Excerpted data section start
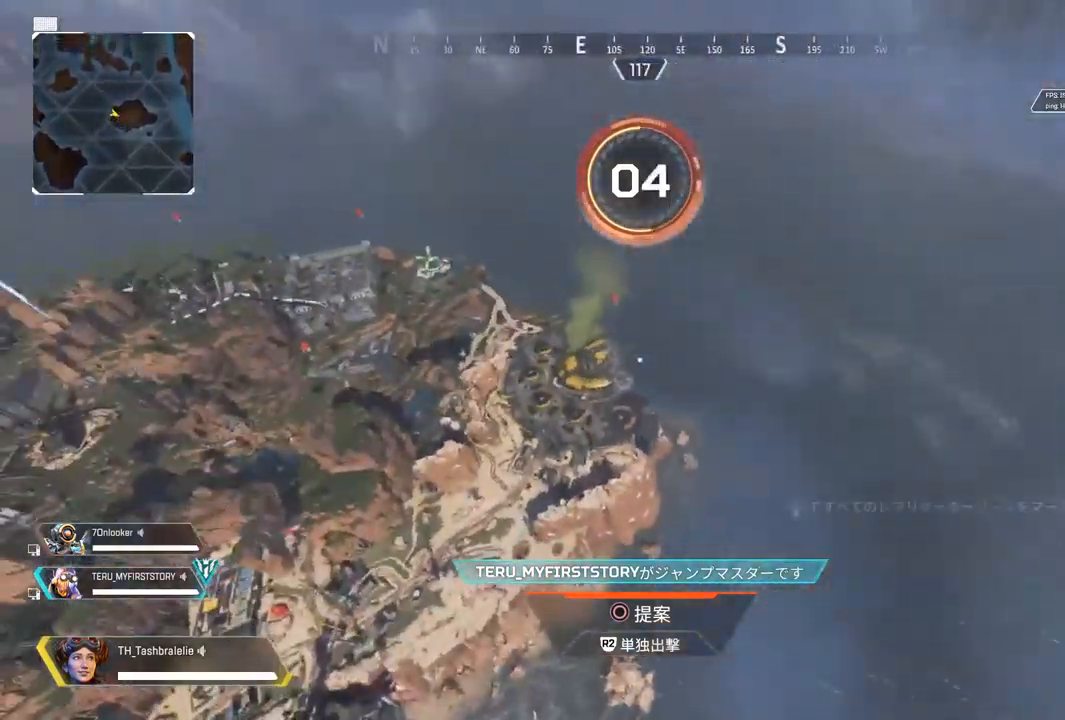
{"buttons": [], "left_stick": "center", "right_stick": "center", "events": [[167, "right_stick", "left"], [333, "right_stick", "center"], [400, "left_stick", "center"]]}
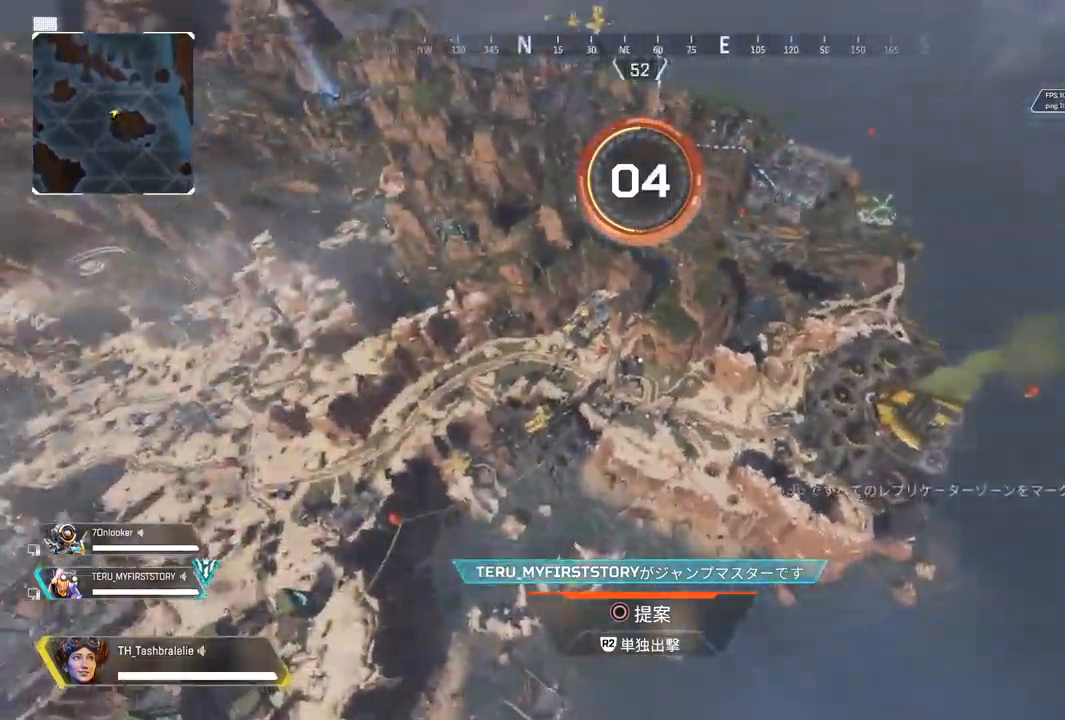
{"buttons": [], "left_stick": "center", "right_stick": "center", "events": []}
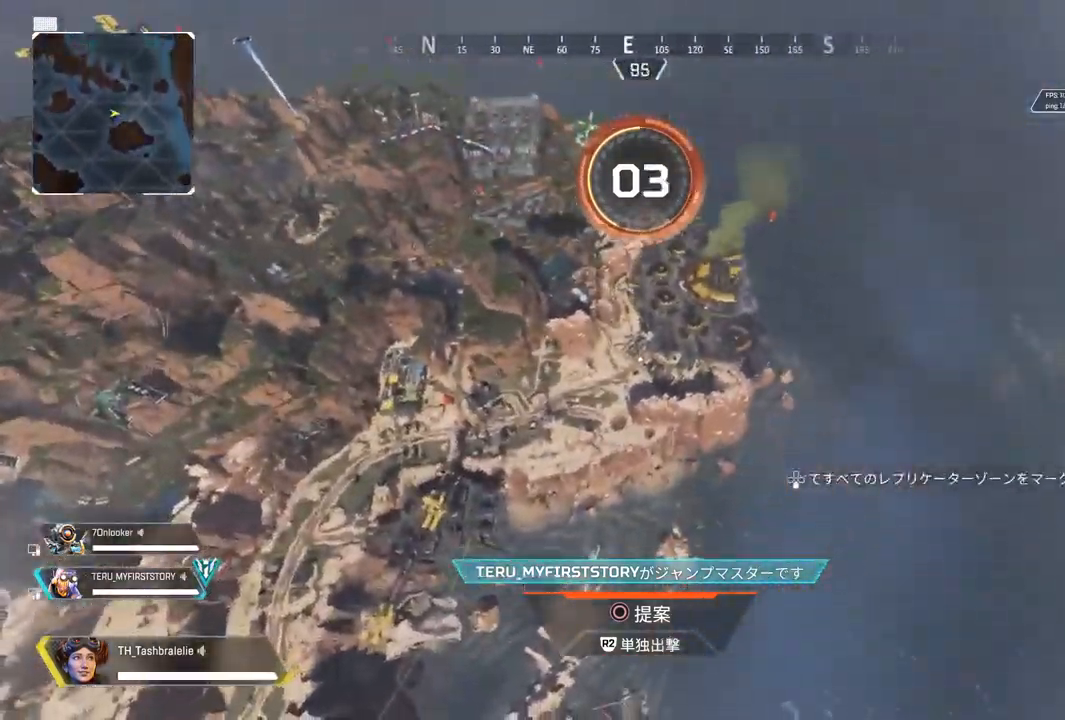
{"buttons": [], "left_stick": "center", "right_stick": "center", "events": [[283, "right_stick", "left"], [417, "right_stick", "center"]]}
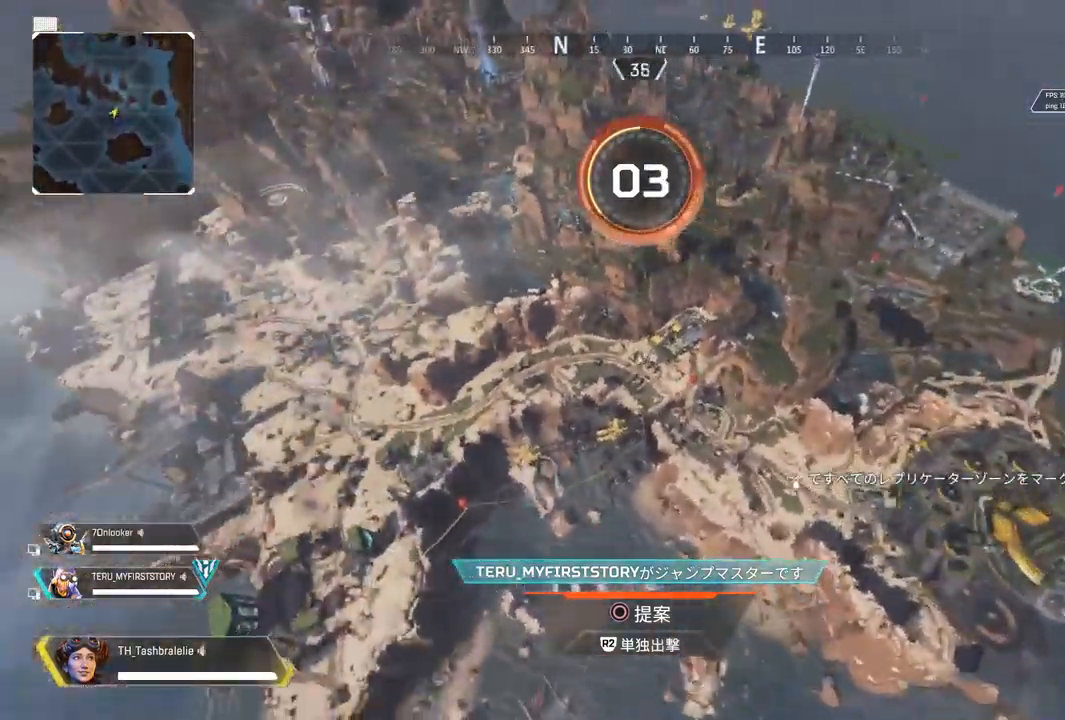
{"buttons": [], "left_stick": "center", "right_stick": "left", "events": [[267, "right_stick", "left"]]}
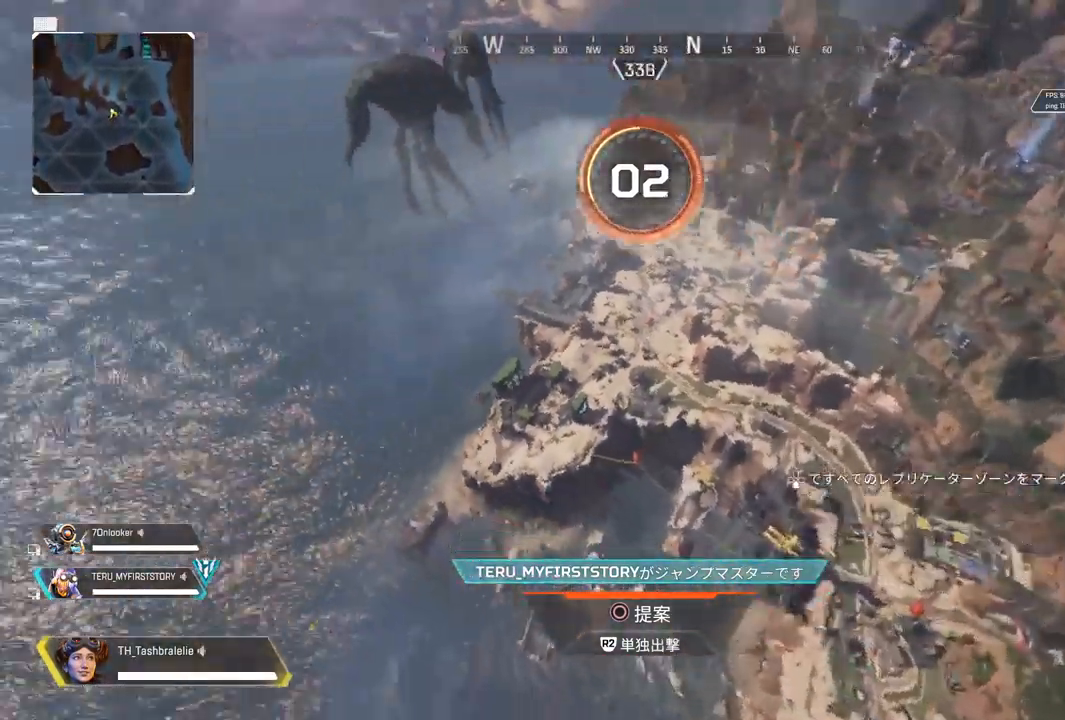
{"buttons": [], "left_stick": "center", "right_stick": "left", "events": [[67, "right_stick", "center"], [283, "right_stick", "left"]]}
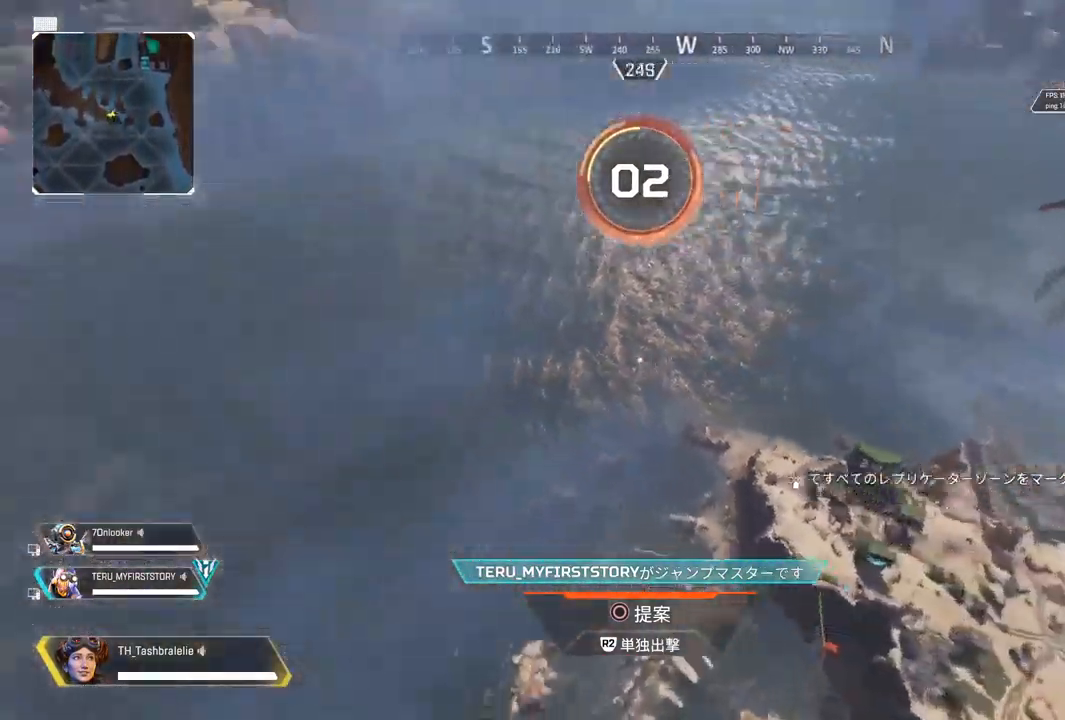
{"buttons": [], "left_stick": "center", "right_stick": "center", "events": [[17, "right_stick", "center"], [83, "right_stick", "left"], [450, "right_stick", "center"]]}
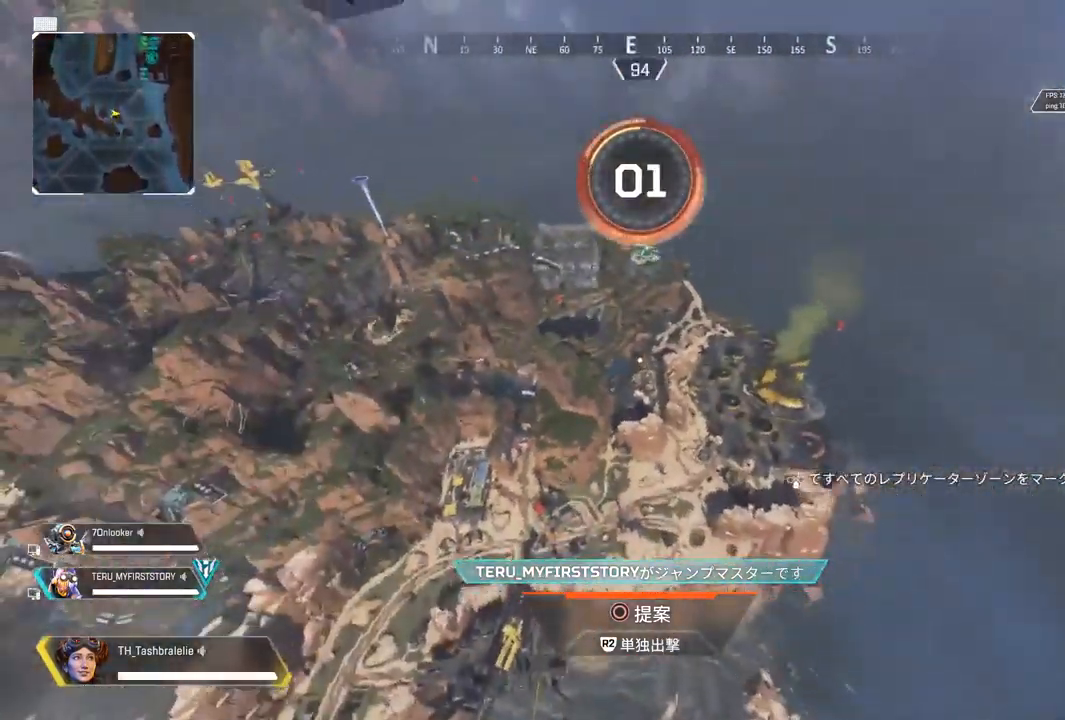
{"buttons": [], "left_stick": "center", "right_stick": "left", "events": [[317, "right_stick", "left"]]}
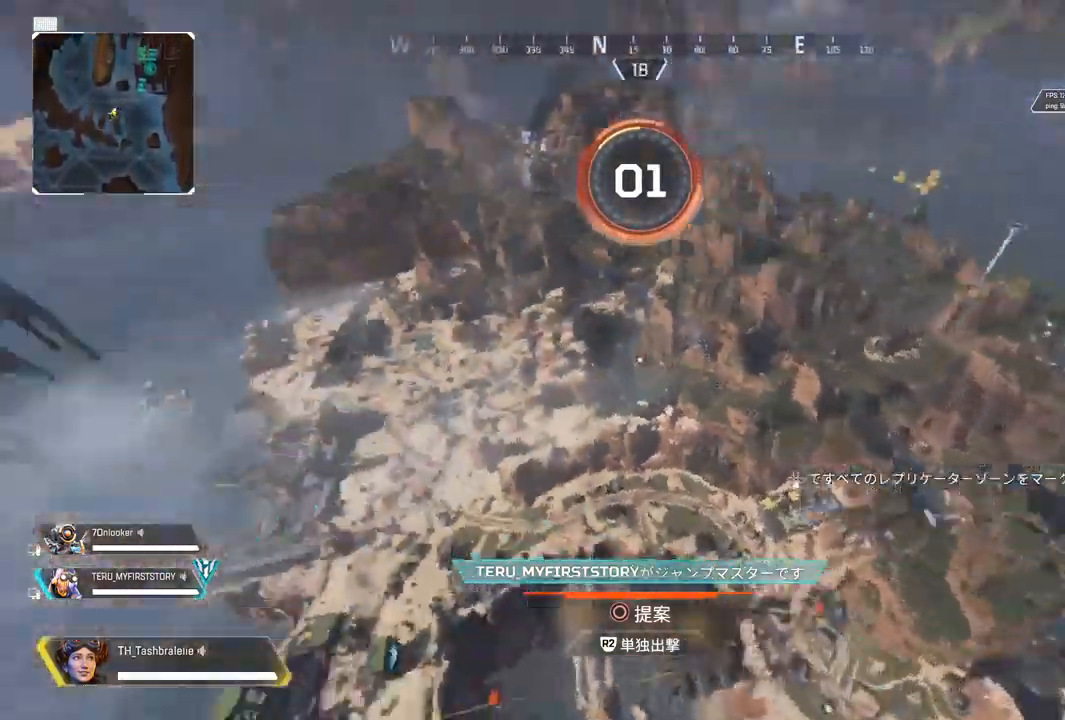
{"buttons": [], "left_stick": "center", "right_stick": "left", "events": [[33, "right_stick", "center"], [317, "right_stick", "left"]]}
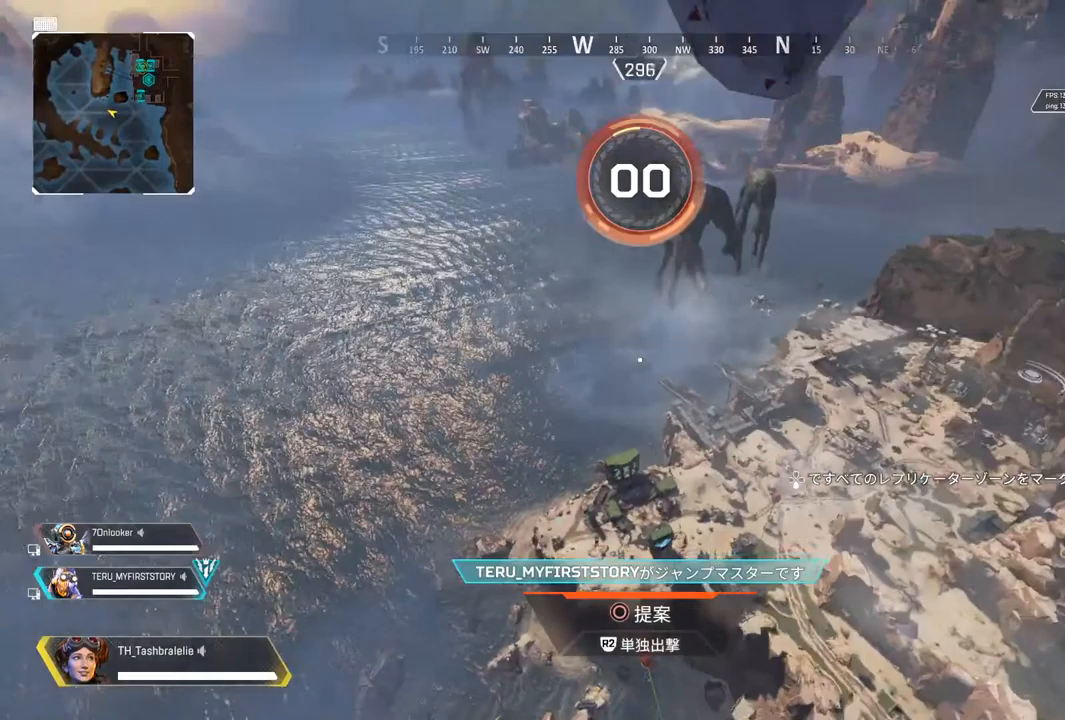
{"buttons": [], "left_stick": "center", "right_stick": "center", "events": [[33, "right_stick", "center"], [233, "right_stick", "right"], [433, "right_stick", "center"]]}
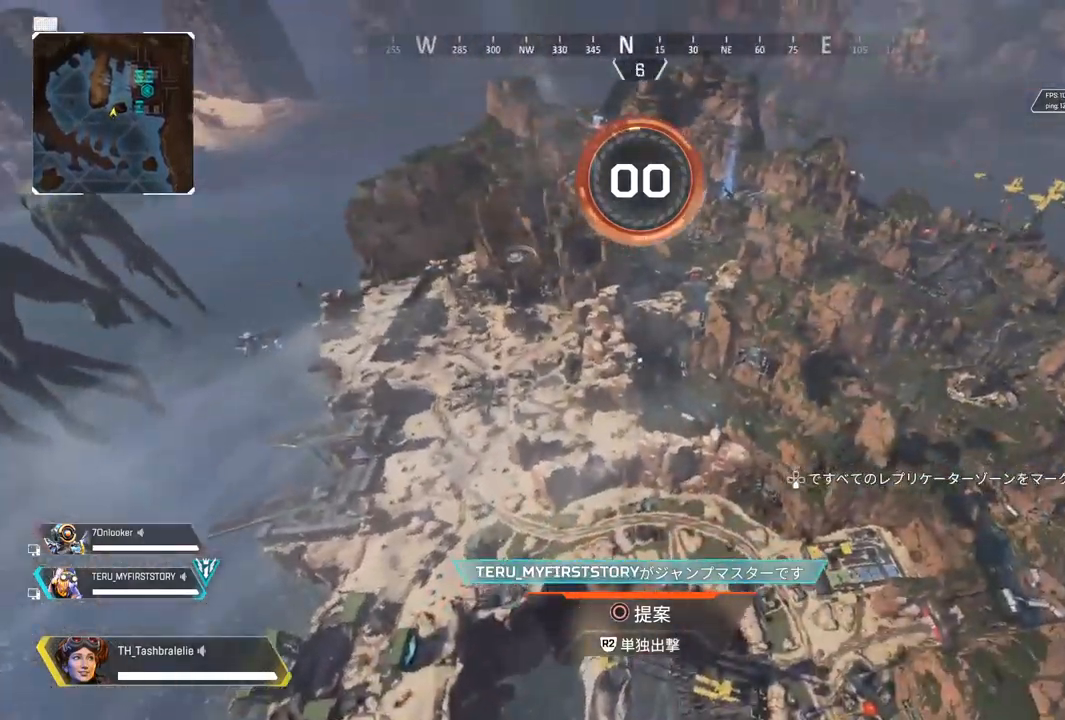
{"buttons": [], "left_stick": "center", "right_stick": "center", "events": []}
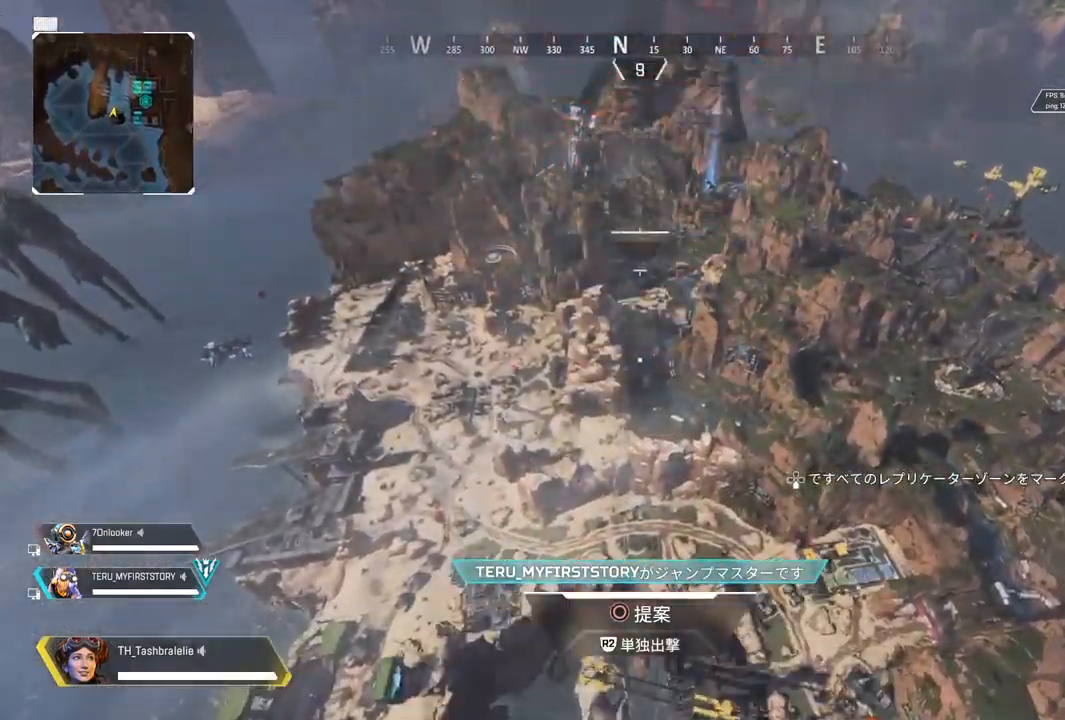
{"buttons": [], "left_stick": "center", "right_stick": "center", "events": []}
Excerpted data section end
Work required: Set down all the entries exactly as they appear, but skip any pictures.

Expected answer:
{"buttons": [], "left_stick": "center", "right_stick": "center", "events": [[167, "right_stick", "left"], [333, "right_stick", "center"], [400, "left_stick", "center"]]}
{"buttons": [], "left_stick": "center", "right_stick": "center", "events": []}
{"buttons": [], "left_stick": "center", "right_stick": "center", "events": [[283, "right_stick", "left"], [417, "right_stick", "center"]]}
{"buttons": [], "left_stick": "center", "right_stick": "left", "events": [[267, "right_stick", "left"]]}
{"buttons": [], "left_stick": "center", "right_stick": "left", "events": [[67, "right_stick", "center"], [283, "right_stick", "left"]]}
{"buttons": [], "left_stick": "center", "right_stick": "center", "events": [[17, "right_stick", "center"], [83, "right_stick", "left"], [450, "right_stick", "center"]]}
{"buttons": [], "left_stick": "center", "right_stick": "left", "events": [[317, "right_stick", "left"]]}
{"buttons": [], "left_stick": "center", "right_stick": "left", "events": [[33, "right_stick", "center"], [317, "right_stick", "left"]]}
{"buttons": [], "left_stick": "center", "right_stick": "center", "events": [[33, "right_stick", "center"], [233, "right_stick", "right"], [433, "right_stick", "center"]]}
{"buttons": [], "left_stick": "center", "right_stick": "center", "events": []}
{"buttons": [], "left_stick": "center", "right_stick": "center", "events": []}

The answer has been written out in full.